Re: recover from svaepoint

Posted by Piotr Nowojski-4 on
URL: http://deprecated-apache-flink-user-mailing-list-archive.369.s1.nabble.com/recover-from-svaepoint-tp44081p44137.html

Hi,

I think there is no generic way. If this error has happened indeed after starting a second job from the same savepoint, or something like that, user can change Sink's operator UID.

If this is an issue of intentional recovery from an earlier checkpoint/savepoint, maybe `FlinkKafkaProducer#setLogFailuresOnly` will be helpful.

Best, Piotrek

wt., 1 cze 2021 o 15:16 Till Rohrmann <[hidden email]> napisał(a):
The error message says that we are trying to reuse a transaction id that is
currently being used or has expired.

I am not 100% sure how this can happen. My suspicion is that you have
resumed a job multiple times from the same savepoint. Have you checked that
there is no other job which has been resumed from the same savepoint and
which is currently running or has run and completed checkpoints?

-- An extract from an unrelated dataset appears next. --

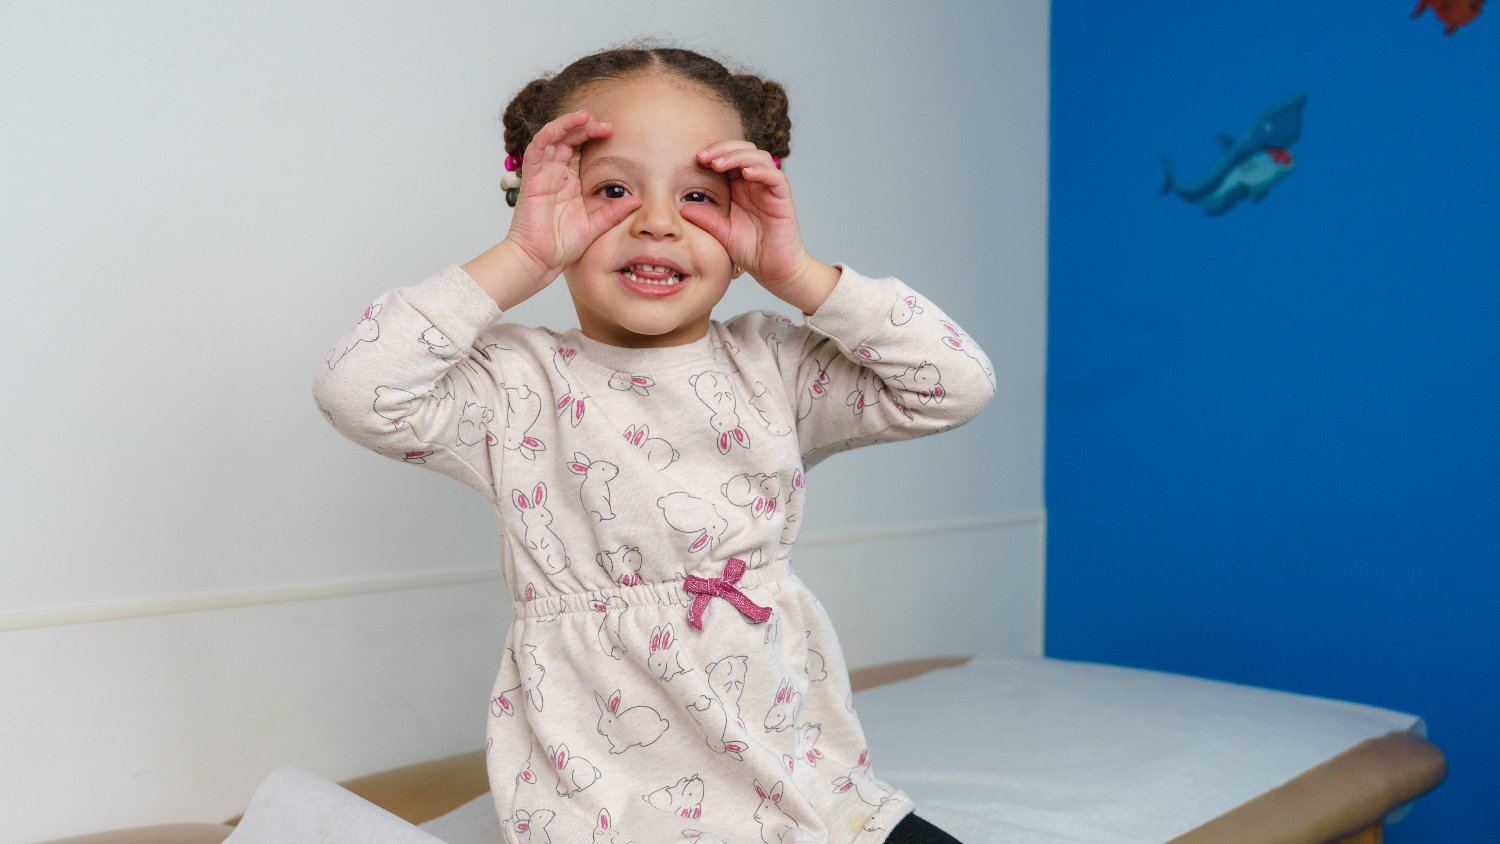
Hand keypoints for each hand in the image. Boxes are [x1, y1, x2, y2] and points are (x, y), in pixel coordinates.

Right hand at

@pnowojski <[hidden email]> @Becket Qin <[hidden email]> how
does the transaction id generation ensures that we don't have a clash of
transaction ids if we resume the same job multiple times from the same
savepoint? From the code, I do see that we have a TransactionalIdsGenerator
which is initialized with the taskName and the operator UID.

fyi: @Arvid Heise <[hidden email]>

Cheers,
Till


On Mon, May 31, 2021 at 11:10 AM 周瑞 <[hidden email]> wrote:

> HI:
>       When "sink.semantic = exactly-once", the following exception is
> thrown when recovering from svaepoint
>
>        public static final String KAFKA_TABLE_FORMAT =
>             "CREATE TABLE "+TABLE_NAME+" (\n" +
>                     "  "+COLUMN_NAME+" STRING\n" +
>                     ") WITH (\n" +
>                     "   'connector' = 'kafka',\n" +
>                     "   'topic' = '%s',\n" +
>                     "   'properties.bootstrap.servers' = '%s',\n" +
>                     "   'sink.semantic' = 'exactly-once',\n" +
>                     "   'properties.transaction.timeout.ms' =
> '900000',\n" +
>                     "   'sink.partitioner' =
> 'com.woqutench.qmatrix.cdc.extractor.PkPartitioner',\n" +
>                     "   'format' = 'dbz-json'\n" +
>                     ")\n";
>   [] - Source: TableSourceScan(table=[[default_catalog, default_database,
> debezium_source]], fields=[data]) -> Sink: Sink
> (table=[default_catalog.default_database.KafkaTable], fields=[data]) (1/1
> )#859 (075273be72ab01bf1afd3c066876aaa6) switched from INITIALIZING to
> FAILED with failure cause: org.apache.kafka.common.KafkaException:
> Unexpected error in InitProducerIdResponse; Producer attempted an
> operation with an old epoch. Either there is a newer producer with the
> same transactionalId, or the producer's transaction has been expired by
> the broker.
>     at org.apache.kafka.clients.producer.internals.
> TransactionManager$InitProducerIdHandler.handleResponse(TransactionManager
> .java:1352)
>     at org.apache.kafka.clients.producer.internals.
> TransactionManager$TxnRequestHandler.onComplete(TransactionManager.java:
> 1260)
>     at org.apache.kafka.clients.ClientResponse.onComplete(ClientResponse
> .java:109)
>     at org.apache.kafka.clients.NetworkClient.completeResponses(
> NetworkClient.java:572)
>     at org.apache.kafka.clients.NetworkClient.poll(NetworkClient.java:564)
>     at org.apache.kafka.clients.producer.internals.Sender
> .maybeSendAndPollTransactionalRequest(Sender.java:414)
>     at org.apache.kafka.clients.producer.internals.Sender.runOnce(Sender
> .java:312)
>     at org.apache.kafka.clients.producer.internals.Sender.run(Sender.java:
> 239)
>     at java.lang.Thread.run(Thread.java:748)
>